Il rammarico per le gite annullate I presidi: «Solo in via precauzionale»

Martedì 25 Febbraio 2020 di Maria Chiara CRISCUOLO
Sospesi viaggi d'istruzione e uscite didattiche. I dirigenti scolastici delle scuole brindisine di ogni ordine e grado, in via precauzionale, hanno deciso all'unisono, di rispettare la nota dell'Ufficio scolastico provinciale. La paura di contrarre il virus si riflette inevitabilmente in queste ultime ore non solo nei movimenti da e per la Cina ma in tutti gli spostamenti in Italia e all'estero.
«Così come stabilito dal Consiglio dei ministri - si legge nella nota a firma del direttore generale Anna Cammaleri - con il decreto legge numero 6 del 23 febbraio 2020, circa le misure urgenti in materia di contenimento e gestione dell'emergenza epidemiologica da Covid-19, sono sospese le uscite didattiche e i viaggi di istruzione in Italia e all'estero. Il Ministero dell'Istruzione - prosegue la nota - ha informato che, in attesa dell'adozione formale dell'ordinanza prevista dal decreto approvato in Consiglio dei Ministri, per motivi precauzionali, iviaggi di istruzione vanno comunque sospesi».
Gli studenti rientreranno domani in classe dopo la pausa per le festività di carnevale già consapevoli di dover dire addio alle gite, tutto cancellato a data da destinarsi per colpa del coronavirus.
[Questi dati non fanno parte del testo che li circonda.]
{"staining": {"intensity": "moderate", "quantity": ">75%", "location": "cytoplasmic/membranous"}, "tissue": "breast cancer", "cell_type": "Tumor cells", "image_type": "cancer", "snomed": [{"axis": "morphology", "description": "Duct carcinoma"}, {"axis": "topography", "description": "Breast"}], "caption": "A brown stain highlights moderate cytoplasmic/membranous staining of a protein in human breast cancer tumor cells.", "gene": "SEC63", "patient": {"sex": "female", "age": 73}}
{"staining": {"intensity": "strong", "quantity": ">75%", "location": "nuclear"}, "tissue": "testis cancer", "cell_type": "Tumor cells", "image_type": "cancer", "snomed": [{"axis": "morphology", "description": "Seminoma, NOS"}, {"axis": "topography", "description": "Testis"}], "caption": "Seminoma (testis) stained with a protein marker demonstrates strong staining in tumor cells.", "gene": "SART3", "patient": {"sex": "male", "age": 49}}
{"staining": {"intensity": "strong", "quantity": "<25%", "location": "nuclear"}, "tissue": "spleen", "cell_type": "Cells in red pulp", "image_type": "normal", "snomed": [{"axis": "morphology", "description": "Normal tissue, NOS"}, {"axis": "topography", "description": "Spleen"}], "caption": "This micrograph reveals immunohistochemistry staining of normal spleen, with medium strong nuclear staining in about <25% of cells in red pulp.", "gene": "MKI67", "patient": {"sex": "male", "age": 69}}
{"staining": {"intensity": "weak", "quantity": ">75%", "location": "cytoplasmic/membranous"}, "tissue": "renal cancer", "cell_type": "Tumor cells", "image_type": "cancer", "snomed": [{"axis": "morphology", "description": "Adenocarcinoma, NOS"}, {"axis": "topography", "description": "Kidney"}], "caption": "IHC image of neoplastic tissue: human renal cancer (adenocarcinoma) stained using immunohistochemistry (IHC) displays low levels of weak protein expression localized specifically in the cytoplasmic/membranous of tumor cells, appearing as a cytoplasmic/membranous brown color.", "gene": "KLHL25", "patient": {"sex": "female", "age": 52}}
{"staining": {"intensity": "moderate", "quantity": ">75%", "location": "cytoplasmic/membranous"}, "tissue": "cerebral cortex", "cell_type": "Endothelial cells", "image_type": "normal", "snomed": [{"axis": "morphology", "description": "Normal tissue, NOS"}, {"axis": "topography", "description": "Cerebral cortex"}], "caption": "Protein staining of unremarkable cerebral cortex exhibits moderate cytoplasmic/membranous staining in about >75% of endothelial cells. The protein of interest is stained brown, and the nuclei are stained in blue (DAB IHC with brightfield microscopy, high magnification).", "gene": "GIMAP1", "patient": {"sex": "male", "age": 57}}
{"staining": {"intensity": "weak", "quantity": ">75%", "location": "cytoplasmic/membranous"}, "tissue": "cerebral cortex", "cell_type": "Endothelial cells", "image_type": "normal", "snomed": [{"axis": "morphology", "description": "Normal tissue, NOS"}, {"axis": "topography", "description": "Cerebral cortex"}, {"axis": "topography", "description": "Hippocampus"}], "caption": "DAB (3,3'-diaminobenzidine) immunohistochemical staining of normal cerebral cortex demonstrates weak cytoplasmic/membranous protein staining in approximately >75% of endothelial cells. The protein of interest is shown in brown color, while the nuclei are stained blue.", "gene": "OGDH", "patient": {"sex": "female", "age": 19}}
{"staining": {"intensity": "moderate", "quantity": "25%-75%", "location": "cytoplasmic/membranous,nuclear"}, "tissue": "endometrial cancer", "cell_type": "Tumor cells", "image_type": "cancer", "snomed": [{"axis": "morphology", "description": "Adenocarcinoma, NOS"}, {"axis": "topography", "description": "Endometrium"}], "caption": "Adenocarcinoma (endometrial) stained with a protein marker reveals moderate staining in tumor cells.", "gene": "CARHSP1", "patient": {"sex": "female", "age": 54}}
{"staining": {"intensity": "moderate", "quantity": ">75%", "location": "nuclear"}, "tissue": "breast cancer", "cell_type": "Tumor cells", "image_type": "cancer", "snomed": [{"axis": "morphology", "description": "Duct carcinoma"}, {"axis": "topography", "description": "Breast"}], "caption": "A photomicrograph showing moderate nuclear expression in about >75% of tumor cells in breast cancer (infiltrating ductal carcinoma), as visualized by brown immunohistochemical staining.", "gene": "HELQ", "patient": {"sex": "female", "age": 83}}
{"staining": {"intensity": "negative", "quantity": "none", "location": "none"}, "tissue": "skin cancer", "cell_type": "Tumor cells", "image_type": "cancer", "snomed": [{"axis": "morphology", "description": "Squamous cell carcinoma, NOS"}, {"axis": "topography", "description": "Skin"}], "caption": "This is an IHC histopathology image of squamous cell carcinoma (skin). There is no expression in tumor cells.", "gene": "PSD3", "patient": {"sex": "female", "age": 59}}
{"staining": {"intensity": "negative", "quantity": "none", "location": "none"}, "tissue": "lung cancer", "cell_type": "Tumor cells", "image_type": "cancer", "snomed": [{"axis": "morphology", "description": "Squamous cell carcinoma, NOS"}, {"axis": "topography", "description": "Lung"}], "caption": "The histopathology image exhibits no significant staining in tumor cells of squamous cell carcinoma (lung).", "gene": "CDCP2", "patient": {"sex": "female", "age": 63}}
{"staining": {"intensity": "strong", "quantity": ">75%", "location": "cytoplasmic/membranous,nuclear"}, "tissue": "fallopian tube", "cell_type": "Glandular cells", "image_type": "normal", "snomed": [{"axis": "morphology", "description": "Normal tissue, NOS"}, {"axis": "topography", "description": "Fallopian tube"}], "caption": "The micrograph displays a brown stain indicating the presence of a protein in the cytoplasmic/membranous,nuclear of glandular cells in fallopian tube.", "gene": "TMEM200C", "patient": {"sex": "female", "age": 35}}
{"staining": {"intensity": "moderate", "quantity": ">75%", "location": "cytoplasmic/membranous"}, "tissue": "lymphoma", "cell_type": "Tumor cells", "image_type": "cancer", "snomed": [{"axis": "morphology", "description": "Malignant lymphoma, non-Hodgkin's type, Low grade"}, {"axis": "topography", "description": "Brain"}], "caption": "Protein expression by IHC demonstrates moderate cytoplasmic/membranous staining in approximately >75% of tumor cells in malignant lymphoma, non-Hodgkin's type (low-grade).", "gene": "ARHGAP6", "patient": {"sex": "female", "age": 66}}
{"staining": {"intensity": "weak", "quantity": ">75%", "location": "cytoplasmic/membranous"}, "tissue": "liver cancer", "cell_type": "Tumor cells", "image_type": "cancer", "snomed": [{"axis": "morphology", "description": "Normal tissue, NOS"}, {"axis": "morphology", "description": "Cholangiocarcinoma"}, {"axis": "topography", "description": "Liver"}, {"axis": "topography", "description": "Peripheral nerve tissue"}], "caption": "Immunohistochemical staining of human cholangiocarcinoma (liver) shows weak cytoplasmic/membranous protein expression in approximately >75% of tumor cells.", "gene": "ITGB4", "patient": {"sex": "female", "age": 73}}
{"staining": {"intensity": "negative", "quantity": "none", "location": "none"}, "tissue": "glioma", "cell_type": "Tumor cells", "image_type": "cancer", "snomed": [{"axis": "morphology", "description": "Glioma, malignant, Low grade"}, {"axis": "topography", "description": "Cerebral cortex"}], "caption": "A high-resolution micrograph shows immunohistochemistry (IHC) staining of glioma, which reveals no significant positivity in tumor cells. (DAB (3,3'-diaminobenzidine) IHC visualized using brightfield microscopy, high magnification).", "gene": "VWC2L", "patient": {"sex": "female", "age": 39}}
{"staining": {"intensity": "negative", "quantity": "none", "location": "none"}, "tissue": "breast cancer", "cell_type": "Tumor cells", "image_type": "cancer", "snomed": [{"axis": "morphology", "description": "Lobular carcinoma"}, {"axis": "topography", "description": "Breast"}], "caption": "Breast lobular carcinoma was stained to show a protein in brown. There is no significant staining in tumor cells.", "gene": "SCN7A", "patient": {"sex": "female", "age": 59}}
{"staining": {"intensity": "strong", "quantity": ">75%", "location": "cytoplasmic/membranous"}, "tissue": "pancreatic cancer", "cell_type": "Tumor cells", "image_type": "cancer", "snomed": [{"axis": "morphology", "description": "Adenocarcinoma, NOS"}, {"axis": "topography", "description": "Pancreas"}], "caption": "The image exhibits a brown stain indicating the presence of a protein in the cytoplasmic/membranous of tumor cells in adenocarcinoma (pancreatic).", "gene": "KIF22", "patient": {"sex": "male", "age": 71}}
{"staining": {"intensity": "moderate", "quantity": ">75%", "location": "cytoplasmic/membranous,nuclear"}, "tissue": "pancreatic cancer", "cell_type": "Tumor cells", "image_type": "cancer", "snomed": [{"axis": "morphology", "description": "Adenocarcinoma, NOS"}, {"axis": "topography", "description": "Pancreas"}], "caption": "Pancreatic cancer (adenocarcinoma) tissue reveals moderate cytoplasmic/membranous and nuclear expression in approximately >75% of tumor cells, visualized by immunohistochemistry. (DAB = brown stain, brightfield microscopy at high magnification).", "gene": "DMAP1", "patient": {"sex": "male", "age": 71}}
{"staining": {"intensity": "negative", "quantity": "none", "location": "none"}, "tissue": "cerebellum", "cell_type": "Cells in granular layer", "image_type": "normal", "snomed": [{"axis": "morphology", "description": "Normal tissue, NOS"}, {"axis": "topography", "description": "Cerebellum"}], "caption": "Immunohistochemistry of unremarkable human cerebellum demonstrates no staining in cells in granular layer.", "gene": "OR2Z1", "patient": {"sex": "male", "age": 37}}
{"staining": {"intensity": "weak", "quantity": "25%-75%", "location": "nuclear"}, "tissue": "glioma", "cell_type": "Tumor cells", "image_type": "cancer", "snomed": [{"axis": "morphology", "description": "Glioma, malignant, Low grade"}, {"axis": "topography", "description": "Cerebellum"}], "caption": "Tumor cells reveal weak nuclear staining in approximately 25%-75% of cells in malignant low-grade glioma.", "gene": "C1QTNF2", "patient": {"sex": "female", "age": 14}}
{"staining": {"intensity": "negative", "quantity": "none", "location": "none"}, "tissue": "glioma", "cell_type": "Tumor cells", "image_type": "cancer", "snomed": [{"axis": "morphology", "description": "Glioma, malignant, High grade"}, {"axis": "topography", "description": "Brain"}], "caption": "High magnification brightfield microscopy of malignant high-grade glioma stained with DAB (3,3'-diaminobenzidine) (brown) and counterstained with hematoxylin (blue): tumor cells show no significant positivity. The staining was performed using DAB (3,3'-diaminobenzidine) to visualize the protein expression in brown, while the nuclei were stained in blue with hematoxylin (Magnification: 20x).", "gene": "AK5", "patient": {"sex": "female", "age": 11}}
«Abbiamo annullato in via precauzionale - afferma Mina Fabrizio, dirigente scolastica dell'Itis Giorgi di Brindisi - anche l'assemblea d'istituto in programma giovedì scorso presso il cinema teatro Impero. Niente allarmismo ma stiamo seguendo questa crisi sanitaria con responsabilità seguendo ogni giorno i consigli che arrivano dal ministero della Pubblica istruzione. Coinvolgeremo, al rientro dopo la pausa per il carnevale, anche i genitori per fare il punto della situazione, anche perché ci sono impegni da loro già presi dal punto di vista economico per finanziare questi viaggi di istruzione».
«Abbiamo prontamente avvisato i tour operator - spiega Salvatore Giuliano, dirigente scolastico dell'Iiss Majorana - le quinte classi sarebbero dovute partire per Budapest ma abbiamo sospeso ogni uscita, anche quelle di un giorno sul territorio. Attendiamo il decreto del presidente del Consiglio dei Ministri e quando verranno stabilito nell'incontro odierno tra il premier Conto e tutti i presidenti delle regioni italiane».